Five songs from the album, "Hand Me Down World", "Bus Rider", "Share the Land", "Do You Miss Me Darlin'?" and "Hang On to Your Life" make up an entire side of the 1971 greatest hits compilation, The Best of The Guess Who.

"Hang On to Your Life" was written by Cummings supposedly after a bad case of sunburn, but many people believe it was written after a bad acid trip. It is an anti-drug song, and was used on commercials to promote stopping the usage of heavy drugs. At the end of the song, Psalm 22:13–15 is quoted. "Hand Me Down World" and "Bus Rider" were from Winter's band Brother, but The Guess Who recorded them before Brother had ever been into a studio. On the 8-track tape edition of the album, the song was edited to make it a bit longer in order to fill out the timing on the first channel (a few extra measures appear before each verse).

===Album cover===
When asked how the band knew the Indigenous man on the album's cover, they replied, "central casting". In a 2016 interview with Relix, Burton Cummings was asked about the cover and stated: Well, don’t forget that the biggest single album of The Guess Who’s career was Share The Land, which was the album that had the Chief of the American Cherokees on the cover. Everybody still thinks I’m native. I just thought that it was a great idea to do that, to put him on the cover. This guy was 81 years old, and we all scampered up a hill for the photo shoot, and he beat us to the top. This guy was crazy; snakes had bitten him something like a hundred times. This guy could bite a snake and kill it, he was 81 and had not a wrinkle on his face.

==Reception==
Bruce Eder of AllMusic says "Recorded in the immediate aftermath of lead guitarist Randy Bachman's departure from the group, Share the Land was a better album than anyone could rightfully have expected, and it was the biggest selling original album in their entire output, appearing in the wake of "American Woman" and lofted into the Top 20."
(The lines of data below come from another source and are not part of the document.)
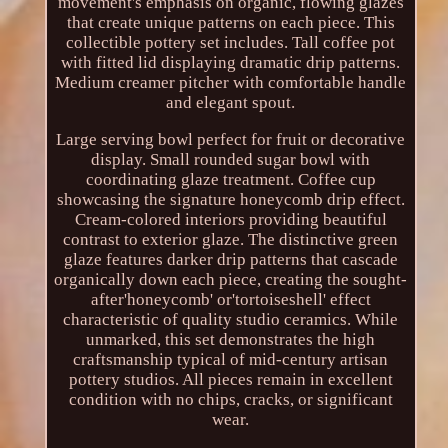
movement's emphasis on organic, flowing glazes
that create unique patterns on each piece. This
collectible pottery set includes. Tall coffee pot
with fitted lid displaying dramatic drip patterns.
Medium creamer pitcher with comfortable handle
and elegant spout.
Large serving bowl perfect for fruit or decorative
display. Small rounded sugar bowl with
coordinating glaze treatment. Coffee cup
showcasing the signature honeycomb drip effect.
Cream-colored interiors providing beautiful
contrast to exterior glaze. The distinctive green
glaze features darker drip patterns that cascade
organically down each piece, creating the sought-
after'honeycomb' or'tortoiseshell' effect
characteristic of quality studio ceramics. While
unmarked, this set demonstrates the high
craftsmanship typical of mid-century artisan
pottery studios. All pieces remain in excellent
condition with no chips, cracks, or significant
wear.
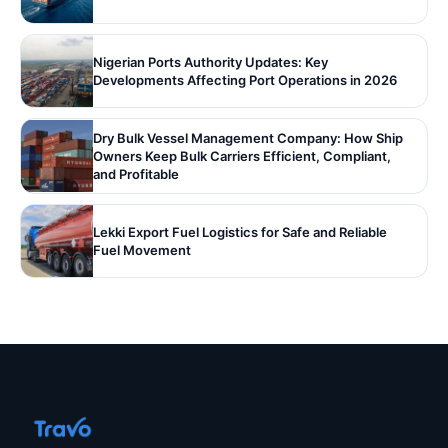
Nigerian Ports Authority Updates: Key
Developments Affecting Port Operations in 2026
Dry Bulk Vessel Management Company: How Ship
Owners Keep Bulk Carriers Efficient, Compliant,
and Profitable
Lekki Export Fuel Logistics for Safe and Reliable
Fuel Movement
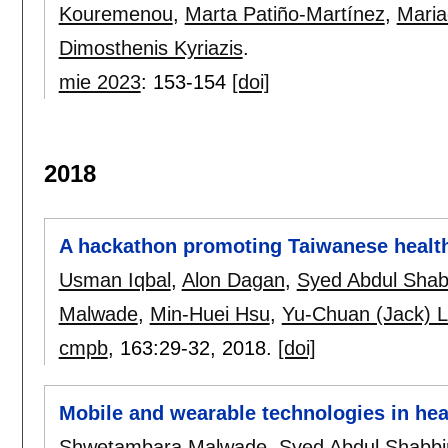
Kouremenou
,
Marta Patiño-Martínez
,
Maria
Dimosthenis Kyriazis
.
mie 2023
:
153-154
[doi]
2018
A hackathon promoting Taiwanese health
Usman Iqbal
,
Alon Dagan
,
Syed Abdul Shab
Malwade
,
Min-Huei Hsu
,
Yu-Chuan (Jack) L
cmpb
, 163:
29-32
,
2018.
[doi]
Mobile and wearable technologies in hea
Shwetambara Malwade
,
Syed Abdul Shabbi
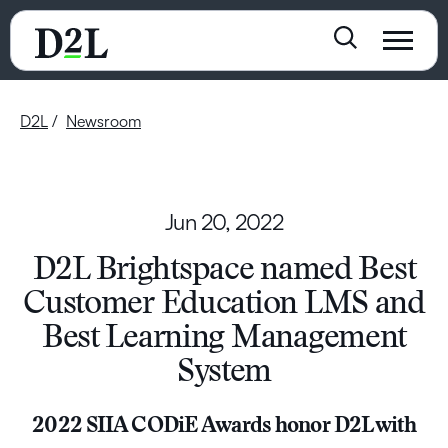
D2L
Newsroom
Jun 20, 2022
D2L Brightspace named Best
Customer Education LMS and
Best Learning Management
System
2022 SIIA CODiE Awards honor D2L with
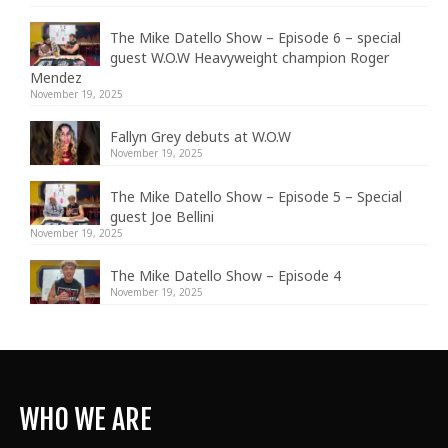
The Mike Datello Show – Episode 6 – special
guest W.O.W Heavyweight champion Roger
Mendez
November 19, 2025
Fallyn Grey debuts at W.O.W
November 19, 2025
The Mike Datello Show – Episode 5 – Special
guest Joe Bellini
November 19, 2025
The Mike Datello Show – Episode 4
November 19, 2025
WHO WE ARE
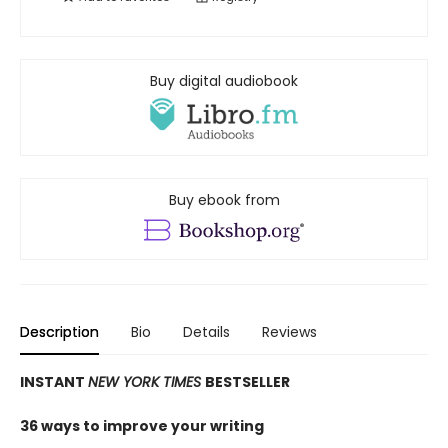
Buy digital audiobook
Buy ebook from
Description
Bio
Details
Reviews
INSTANT
NEW YORK TIMES
BESTSELLER
36 ways to improve your writing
Share the Land peaked at number 14 on the Billboard 200 in November 1970.

==Track listing==
All songs written by Burton Cummings and Kurt Winter except noted.
- Side one
1. "Bus Rider" (Winter) - 2:57
2. "Do You Miss Me Darlin'?" - 3:55
3. "Hand Me Down World" (Winter) - 3:26
4. "Moan for You Joe" (Cummings, Greg Leskiw) - 2:39
5. "Share the Land" (Cummings) - 3:53
- Side two
6. - "Hang On to Your Life" - 4:09
7. "Coming Down Off the Money Bag" / "Song of the Dog" (Leskiw, Cummings) - 3:54
8. "Three More Days" - 8:55

- 2000 Buddha re-issue bonus tracks
9. - "Palmyra" (Bachman, Cummings) - 5:44
10. "The Answer" (Bachman, Cummings) - 4:05

- 2016 Iconoclassic re-issue bonus tracks
11. - "Runnin' Down the Street" (Kale, Peterson) - 4:20
12. "Hang On to Your Life" (Single Version) - 3:25
13. "Moan for You Joe" (Take 3) (Cummings, Leskiw) - 2:24

==Personnel==
Personnel taken from Share the Land liner notes.

The Guess Who
- Burton Cummings – lead vocals (all except 7), piano (1, 2, 4, 5), electric piano (3, 8), organ (6), flute (8)
- Kurt Winter – lead guitar (1–3, 5, 6, 8), co-lead vocal (1), rhythm guitar (7), acoustic guitar (7)
- Greg Leskiw – lead guitar (3, 5–7), rhythm guitar (1, 2, 8), all guitars (4), lead vocal (7), acoustic guitar (7)
- Jim Kale – bass
- Garry Peterson – drums, glockenspiel (2), congas (6)

Production
- Jack Richardson − producer
- Brian Christian − engineer

==Charts==

| Chart (1970−1971) | Peak position |
|---|---|
| Canada Top Albums/CDs (RPM) | 7 |
| US Billboard 200 | 14 |

== Certifications ==

| Region | Certification | Certified units/sales |
| Canada (Music Canada) | Gold | 50,000^{^} |
| United States (RIAA) | Gold | 500,000^{^} |
^{^} Shipments figures based on certification alone.